Con Celibidache llegó el clamor
Volvió Celibidache. Ya estamos todos -la Nacional, el público- en máxima tensión. La que provoca, de una parte, una cuota límite de exigencia; de otra, una carga extrema de expectación. Asistimos, una vez más, a la gran experiencia: la persecución denodada de lo perfecto. Como consecuencia, la constante enseñanza, la lección permanente. Que esto son, en principio, los conciertos de Sergiu Celibidache: largas, intensas, profundas lecciones.Bastaba escuchar los primeros compases mozartianos para advertir la transfiguración de la orquesta, la suma de cuidados individuales y colectivos para que no hubiera mancha sobre la blanca superficie. Más tersa que la de la primera serenata Haffner no cabe.
Teatro Real
Temporada de conciertos de los Coros y Orquesta Nacionales. Director: Sergiu Celibidache. Solista: Víctor Martín, violinista. Obras de Mozart, Debussy y Ravel Conciertos de referencia: 30 de noviembre y 1 de diciembre.
Es música nacida en la intersección de lo camerístico y lo sinfónico, de lo leve y lo trascendente, de lo social y lo artístico. De los ocho fragmentos que conforman la pieza, servidores de una espontánea unidad estilística antes que de una organización periódica, Celibidache ordenó cinco: los tres que protagoniza el violín solista (catalogados con el número 250 c, bajo el nombre de Piccolo concerto), antecedidos por el espléndido allegro inicial y seguidos de la pieza conclusiva de toda la serenata: un allegro assai con introducción en adagio.

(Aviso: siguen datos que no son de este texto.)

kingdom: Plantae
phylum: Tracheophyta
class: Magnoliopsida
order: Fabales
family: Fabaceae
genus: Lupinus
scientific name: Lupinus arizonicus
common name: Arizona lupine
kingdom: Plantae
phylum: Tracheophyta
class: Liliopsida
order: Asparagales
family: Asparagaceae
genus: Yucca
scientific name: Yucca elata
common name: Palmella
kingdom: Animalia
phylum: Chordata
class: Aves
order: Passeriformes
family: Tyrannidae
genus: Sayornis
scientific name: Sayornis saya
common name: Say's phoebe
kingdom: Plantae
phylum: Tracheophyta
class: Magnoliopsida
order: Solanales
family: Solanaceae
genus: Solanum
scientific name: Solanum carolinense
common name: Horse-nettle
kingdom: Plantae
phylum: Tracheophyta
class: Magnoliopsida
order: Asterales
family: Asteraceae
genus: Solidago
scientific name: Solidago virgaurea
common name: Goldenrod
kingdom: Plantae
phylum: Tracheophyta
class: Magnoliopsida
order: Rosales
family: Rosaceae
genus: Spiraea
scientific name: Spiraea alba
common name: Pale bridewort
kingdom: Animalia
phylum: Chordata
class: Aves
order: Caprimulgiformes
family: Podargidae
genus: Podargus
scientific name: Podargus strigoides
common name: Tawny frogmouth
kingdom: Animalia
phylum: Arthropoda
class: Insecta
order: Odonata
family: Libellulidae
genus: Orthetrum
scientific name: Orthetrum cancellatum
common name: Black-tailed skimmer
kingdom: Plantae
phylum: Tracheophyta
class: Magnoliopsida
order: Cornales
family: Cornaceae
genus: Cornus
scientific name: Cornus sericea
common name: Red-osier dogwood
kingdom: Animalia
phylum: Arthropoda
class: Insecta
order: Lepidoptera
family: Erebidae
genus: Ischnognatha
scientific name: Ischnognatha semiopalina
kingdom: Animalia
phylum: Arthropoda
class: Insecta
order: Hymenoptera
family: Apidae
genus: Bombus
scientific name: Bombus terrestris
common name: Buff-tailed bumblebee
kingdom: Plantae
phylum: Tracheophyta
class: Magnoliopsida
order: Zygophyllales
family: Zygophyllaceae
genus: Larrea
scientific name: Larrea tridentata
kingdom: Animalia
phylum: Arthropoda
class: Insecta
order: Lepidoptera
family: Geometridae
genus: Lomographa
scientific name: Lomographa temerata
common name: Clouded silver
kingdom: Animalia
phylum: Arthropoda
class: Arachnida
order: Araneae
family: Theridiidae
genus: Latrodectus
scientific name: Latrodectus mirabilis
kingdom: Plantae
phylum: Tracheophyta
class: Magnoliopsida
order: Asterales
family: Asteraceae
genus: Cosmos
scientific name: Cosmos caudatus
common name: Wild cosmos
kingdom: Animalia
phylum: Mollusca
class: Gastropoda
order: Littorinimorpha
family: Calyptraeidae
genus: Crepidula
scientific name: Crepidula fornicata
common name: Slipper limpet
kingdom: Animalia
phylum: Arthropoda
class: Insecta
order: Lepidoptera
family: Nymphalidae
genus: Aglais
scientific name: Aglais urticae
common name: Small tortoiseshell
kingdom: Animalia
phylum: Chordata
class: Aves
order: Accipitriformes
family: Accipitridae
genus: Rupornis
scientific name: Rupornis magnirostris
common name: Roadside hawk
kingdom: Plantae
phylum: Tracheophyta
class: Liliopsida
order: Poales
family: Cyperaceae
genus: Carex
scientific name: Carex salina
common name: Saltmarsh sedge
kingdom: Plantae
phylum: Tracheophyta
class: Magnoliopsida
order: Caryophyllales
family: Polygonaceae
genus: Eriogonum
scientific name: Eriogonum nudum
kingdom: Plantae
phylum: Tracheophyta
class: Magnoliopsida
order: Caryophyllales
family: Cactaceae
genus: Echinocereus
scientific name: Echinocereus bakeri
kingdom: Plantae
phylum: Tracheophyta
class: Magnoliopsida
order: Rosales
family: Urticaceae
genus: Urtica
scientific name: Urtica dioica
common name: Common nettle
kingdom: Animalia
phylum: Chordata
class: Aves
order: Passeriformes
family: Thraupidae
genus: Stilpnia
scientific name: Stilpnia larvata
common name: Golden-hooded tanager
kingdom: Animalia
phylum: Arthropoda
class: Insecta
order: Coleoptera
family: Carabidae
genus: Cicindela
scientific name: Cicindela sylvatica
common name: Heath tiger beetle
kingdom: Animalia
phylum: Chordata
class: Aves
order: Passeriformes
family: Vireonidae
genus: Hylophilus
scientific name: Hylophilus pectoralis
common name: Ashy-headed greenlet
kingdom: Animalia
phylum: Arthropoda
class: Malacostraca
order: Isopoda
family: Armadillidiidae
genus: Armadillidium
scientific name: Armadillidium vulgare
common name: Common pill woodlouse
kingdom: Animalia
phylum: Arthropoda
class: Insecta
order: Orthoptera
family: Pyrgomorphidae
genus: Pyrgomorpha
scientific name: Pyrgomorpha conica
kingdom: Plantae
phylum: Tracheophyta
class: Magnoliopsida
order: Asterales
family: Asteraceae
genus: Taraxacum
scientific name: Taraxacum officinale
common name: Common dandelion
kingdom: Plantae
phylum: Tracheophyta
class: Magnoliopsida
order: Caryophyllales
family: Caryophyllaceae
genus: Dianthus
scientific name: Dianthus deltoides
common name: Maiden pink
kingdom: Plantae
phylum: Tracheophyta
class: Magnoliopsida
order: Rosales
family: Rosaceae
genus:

Quedaron fuera dos minuetos y un andante por no hablar de la marcha compuesta para la misma ocasión que la serenata: el matrimonio de Elisabeth Haffner, hija del burgomaestre de Salzburgo. La función de estos pentagramas y sus mismas características -música al aire libre para circunstancia festiva- los convierten en algo abierto que permite, sin ningún escándalo, este juego entre los diversos fragmentos, a lo que se unía la habitual contribución del solista en las cadencias. En ciertos números de la obra (tal los extremos) nos parece estar ante el Mozart operístico (El rapto, Las bodas), y en todo momento asombra pensar en el poder creador de un músico veinteañero que portaba, como un don, no sólo el genio, sino la más anticipada madurez.
Celibidache domeñó cuantas dificultades de todo orden presenta la música de Mozart, a partir de la consecución de un «ideal sonoro» específico, servido por la ejecución más perfecta que nuestros profesores pueden dar, entregados con entusiasmo, casi temeroso a veces, a las enseñanzas del maestro. Víctor Martín, concertino de la ONE, asumió la muy comprometida parte solista de modo admirable.
Después, El mar, una de las grandes obras debussianas. Celibidache consigue una gama de colores y matices sorprendente aun cuando la esperamos; sitúa y desarrolla las diversas «superficies» sonoras de manera que el entramado sinfónico, la constitución orgánica del tríptico aparece evidente, explicada desde sí misma, inmersa en una lógica a través de la cual se alcanza la magia de la poética debussiana. Pegado como está el mar, por origen de la estética y por temática, a lo pictórico y lo literario, Celibidache llega a exponerlo como hecho artístico autónomo. Sirve a la música desde la música y por la música. La audición, así, se convierte en un proceso fascinante que, en contra de lo que tantas veces se ha dicho en torno al impresionismo, no sólo encanta, no sólo sugiere, sino que compromete al auditor.
Como a los profesores de la gran orquesta, también al público lo lleva Celibidache como de la mano para explicarle con razones musicales lo que en otros casos es preciso adivinar.
Terminó el concierto con el Bolero, de Ravel, esa extraña invención que sigue subiendo de valor con el paso del tiempo. ¿Quién mejor que Celibidache puede tratar, medir y expresar una de las más formidables «situaciones límite» que la música nos ha dado? El ritmo persistente -formidablemente llevado por Rigoli- del aire español nos da una dimensión; otra, el proceso dinámico e instrumental. Es un largo «tirar de la cuerda» y, cuando va a romperse, la salvación de la modulación final, resplandor de un momento antes de la crisis conclusiva, vueltos a la tonalidad de la obra. Los crescendo, la ligadura entre unos y otros instrumentos, la ordenación calculada en la suma progresiva de «superficies sonoras» hasta llegar a la acumulación, todo fue resuelto por Celibidache de forma magistral. La ONE respondió con perfección virtuosística. Todos y cada uno de los solos sonaron impecables. Y el Real, después de El mar, tras el Bolero se convirtió en un inmenso clamor. El maestro, después de recoger las ovaciones en unión de la orquesta, hubo de salir solo a escena hasta tres veces en la repetición del sábado.